Medtronic announced on 22 October new results from Symplicity HTN-1, the longest running clinical trial investigating the safety and efficacy of renal denervation. These data showed patients who received renal denervation treatment with the Symplicity system experienced a mean blood pressure reduction of -29/-14mm Hg (p<0.01) at 24 months (n=105).
These data expand the total number of patients to nearly two times the number previously reported at 24 months (n=59) from this clinical trial. The safety of renal denervation with the Symplicity system was also maintained at 24 months. The expanded two year cohort data were presented for the first time today at the 24th Annual Transcatheter Cardiovascular Therapeutics (TCT) scientific symposium. The Symplicity system is only available for investigational use in the United States.
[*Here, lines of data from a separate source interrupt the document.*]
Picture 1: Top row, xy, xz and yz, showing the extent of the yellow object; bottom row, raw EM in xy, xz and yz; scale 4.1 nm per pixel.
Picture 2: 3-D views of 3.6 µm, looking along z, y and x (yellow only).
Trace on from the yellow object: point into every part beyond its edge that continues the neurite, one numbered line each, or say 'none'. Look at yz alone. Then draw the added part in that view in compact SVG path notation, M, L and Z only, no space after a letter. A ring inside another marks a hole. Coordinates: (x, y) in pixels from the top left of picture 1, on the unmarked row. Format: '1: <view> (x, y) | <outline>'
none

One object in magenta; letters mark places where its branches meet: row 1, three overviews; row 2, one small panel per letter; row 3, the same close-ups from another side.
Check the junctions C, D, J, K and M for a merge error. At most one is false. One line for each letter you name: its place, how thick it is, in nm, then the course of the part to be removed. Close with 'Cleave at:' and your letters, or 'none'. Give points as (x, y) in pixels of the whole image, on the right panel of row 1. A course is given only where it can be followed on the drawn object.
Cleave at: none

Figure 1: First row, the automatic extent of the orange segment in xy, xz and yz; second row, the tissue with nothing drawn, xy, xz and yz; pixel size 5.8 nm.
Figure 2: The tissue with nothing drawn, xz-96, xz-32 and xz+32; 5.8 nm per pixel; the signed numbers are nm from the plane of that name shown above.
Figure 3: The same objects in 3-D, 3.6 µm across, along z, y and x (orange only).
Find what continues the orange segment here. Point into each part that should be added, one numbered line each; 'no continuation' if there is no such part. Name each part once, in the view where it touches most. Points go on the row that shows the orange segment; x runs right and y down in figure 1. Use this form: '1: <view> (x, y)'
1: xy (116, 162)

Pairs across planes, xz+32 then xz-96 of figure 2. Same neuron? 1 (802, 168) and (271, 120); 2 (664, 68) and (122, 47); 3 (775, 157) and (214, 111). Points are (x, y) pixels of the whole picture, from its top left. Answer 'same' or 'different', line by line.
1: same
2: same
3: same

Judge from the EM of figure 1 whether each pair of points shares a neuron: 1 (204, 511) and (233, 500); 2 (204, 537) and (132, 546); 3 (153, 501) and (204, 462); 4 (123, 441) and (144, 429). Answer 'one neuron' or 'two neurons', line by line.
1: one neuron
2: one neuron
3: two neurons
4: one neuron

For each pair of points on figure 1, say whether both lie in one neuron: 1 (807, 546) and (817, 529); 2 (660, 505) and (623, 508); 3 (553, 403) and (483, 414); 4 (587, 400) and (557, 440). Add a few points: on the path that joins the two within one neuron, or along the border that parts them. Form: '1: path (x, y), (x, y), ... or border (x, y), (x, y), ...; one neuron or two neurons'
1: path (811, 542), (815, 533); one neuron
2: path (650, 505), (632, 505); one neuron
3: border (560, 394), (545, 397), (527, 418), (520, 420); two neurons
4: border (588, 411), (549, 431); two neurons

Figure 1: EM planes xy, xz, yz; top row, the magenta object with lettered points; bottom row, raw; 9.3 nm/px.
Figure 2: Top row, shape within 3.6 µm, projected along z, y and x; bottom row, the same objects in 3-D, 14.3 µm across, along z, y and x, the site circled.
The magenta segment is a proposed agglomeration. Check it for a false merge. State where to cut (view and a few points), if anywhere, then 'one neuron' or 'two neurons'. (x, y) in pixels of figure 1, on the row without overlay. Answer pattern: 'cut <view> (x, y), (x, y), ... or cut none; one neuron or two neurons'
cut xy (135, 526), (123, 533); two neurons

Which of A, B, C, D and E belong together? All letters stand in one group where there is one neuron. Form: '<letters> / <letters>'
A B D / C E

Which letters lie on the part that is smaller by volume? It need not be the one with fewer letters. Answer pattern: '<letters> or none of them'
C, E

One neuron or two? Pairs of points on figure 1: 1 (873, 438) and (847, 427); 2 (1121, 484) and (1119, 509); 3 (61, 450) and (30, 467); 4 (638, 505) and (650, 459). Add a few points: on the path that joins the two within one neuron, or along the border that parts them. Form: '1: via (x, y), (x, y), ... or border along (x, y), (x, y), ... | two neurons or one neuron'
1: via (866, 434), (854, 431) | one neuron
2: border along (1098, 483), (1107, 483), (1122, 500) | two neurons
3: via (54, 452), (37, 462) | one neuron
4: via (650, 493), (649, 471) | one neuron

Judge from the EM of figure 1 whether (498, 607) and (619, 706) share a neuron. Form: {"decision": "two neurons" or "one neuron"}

“These clinical trial results provide important evidence and confidence for physicians that renal denervation with the Symplicity system continues to be safe and effective in reducing blood pressure over time in patients with treatment-resistant hypertension, who are at high risk for various cardiovascular events,” said Markus Schlaich, professor of medicine and head of Hypertension and Kidney Disease at the Baker IDI Heart and Diabetes Institute in Melbourne, Australia. “These data in nearly twice the number of patients previously reported at two years in this trial provide us with a better understanding of the patient response over time and add to the growing body of evidence supporting the safety and sustained blood pressure reduction of renal denervation treatment with the Symplicity system.”
Responder rates (defined as a 10mmHg reduction) among patients completing follow–up increased from 69% at one month to 82% at 24 months. Safety follow-up at 24 months demonstrated continued stable renal function with no new episodes of hypotension, orthostasis, or renal artery stenosis related to the renal denervation procedure; adverse events due to co-morbid diseases such as infection and non-renal surgical complications were reported.
Pulse pressure improved significantly following treatment with the Symplicity system, with a reduction of -15mmHg (p<0.01) from baseline for the expanded patient cohort (n=105) at 24 months. Pulse pressure is the numeric difference between systolic and diastolic blood pressure and may have independent predictive value beyond absolute blood pressure measurements alone in terms of cardiovascular complications, especially in older patients. It may be important to evaluate changes in pulse pressure as well as systolic and diastolic blood pressure when assessing the efficacy of antihypertensive therapy.
In this same analysis there were 34 patients available for follow-up at 36 months vs. 24 patients available at three years in the previously reported data. These 34 patients experienced a mean blood pressure reduction of -31/-16mmHg (p<0.01) at 36 months. For the patients in this analysis who were available for follow-up at 36 months there was a -16mmHg (p<0.01) reduction in pulse pressure following treatment with the Symplicity system. Responder rates among patients completing follow-up increased to 94% at 36 months.
Renal denervation therapy is a minimally invasive, catheter-based procedure that modulates the output of nerves that lie within the renal artery wall and lead into and out of the kidneys. These nerves are part of the sympathetic nervous system, which affects the major organs that are responsible for regulating blood pressure: the brain, the heart, the kidneys and the blood vessels.